From coming across WSS alot, I understand that this is a popular sheduler choice. For example in tokio. I just can't find out why this is used rather than a model where there is just one central queue, from which every thread gets a task when they are ready to do some work.
It seems to me that letting every thread have their own queue introduces the need for load balancing and work stealing which seems alot of hassle if you could just take one task at a time from a central queue.
massive amount of very small tasks, most with very similar execution time
one execution queue, prefilled with some fair (> 16) amount of tasks (maybe not all)
In this situation even in first iteration all threads will try to take first item from queue, but only one will succeed. The other 15 will fight for second task, then 14 will try to take third one, and so on. Even if fitst task is preasigned to thread, this will happen on second task (because all threads will finish its job in almost same moment). If tasks are very small its even possible, that when some threads are still trying to find something to work on (they are fighting for work on 13th item in queue), first two threads already done, and joined the fight! In practice instad of doing actual work, some threads are fighting for job to do. If tasks are small, and there are many threads, this may happen often.

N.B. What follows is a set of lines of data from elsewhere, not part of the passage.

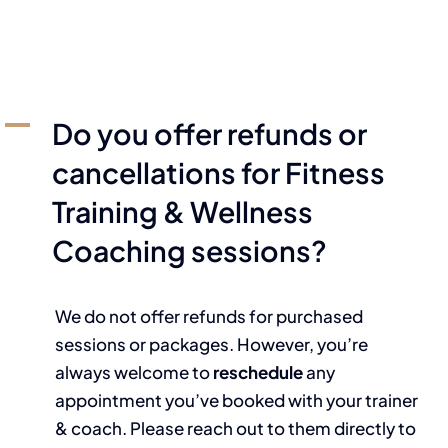
A
Do you offer refunds or
cancellations for Fitness
Training & Wellness
Coaching sessions?
We do not offer refunds for purchased
sessions or packages. However, you’re
always welcome to
reschedule
any
appointment you’ve booked with your trainer
& coach. Please reach out to them directly to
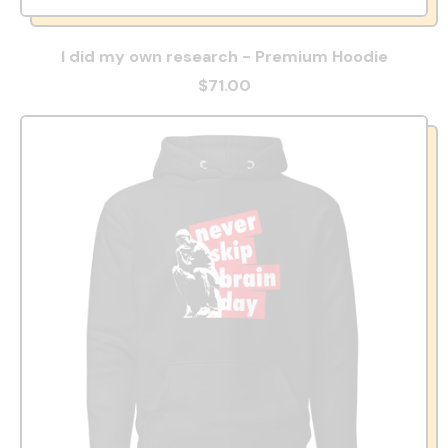
I did my own research - Premium Hoodie
$71.00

Obviously it is also possible to create queue per thread, and don't steal any job. It will work pretty well, but the problem is if one thread will get jobs which are little smaller. If jobs are only a little smaller the thread will still include one queue problem (remember, that taking item for non-blocking queue still takes time), but when cumulated, there is some time, when not all calculations are yet finished, but one thread is doing nothing, because it done its job. This is starvation problem.
Stealing scheduler is trade off between those two aproach.
Ok, so yes contention needs to be dealt with, but I would imagine something like:
Threadpool has a sink for each thread in the pool.
A channel for each thread to send tasks
each thread has a stream for incoming tasks
When starting threadpool takes the tasks and sends one to each thread. Now each sink is NotReady. When thread sends back the result of the computation, the sink gets woken up and takes the next task from queue.
In this design, yes there might be some waiting time for the threads while threadpool is dispatching tasks, but at least the access of the queue is in a single thread, so it's lock free.
Would this be worse performance wise then organizing the work stealing with thread syncronisation? It seems a much simpler design than work stealing...
I suppose the limitation here is that each task is dispatched one by one?
Work stealing has some significant cache benefits:
It keeps all the children task of some subtask on the same core, with the assumption that if task A spawns task B, then they are more likely to share memory (or at least be close) than task A and some distant task Z
They generally operate on a stack model, which usually is much friendlier to the cache and child tasks than queues. Imagine recursively splitting an array with work stealing, where there is a lot of locality benefit to using a stack model with spawned tasks and best-effort keeping tasks on the same core.
This is possible for small amount of workers and unbalanced tasks size, otherwise you have all disadvantages of having single centralized queue (most of workers are doing nothing but waiting for tasks - no matter if they are actively fighting for it, or waiting for some all-time-busy-dispatching task).
Work-stealing queue scheduler is developed and optimized for traditional fork-join concurrency model, where each task can spawn zero or more subtasks, which can possibly be run in parallel. Its main benefit is that WSS pays synchronization cost only when needed, while central-queue needs to pay it for every tasks.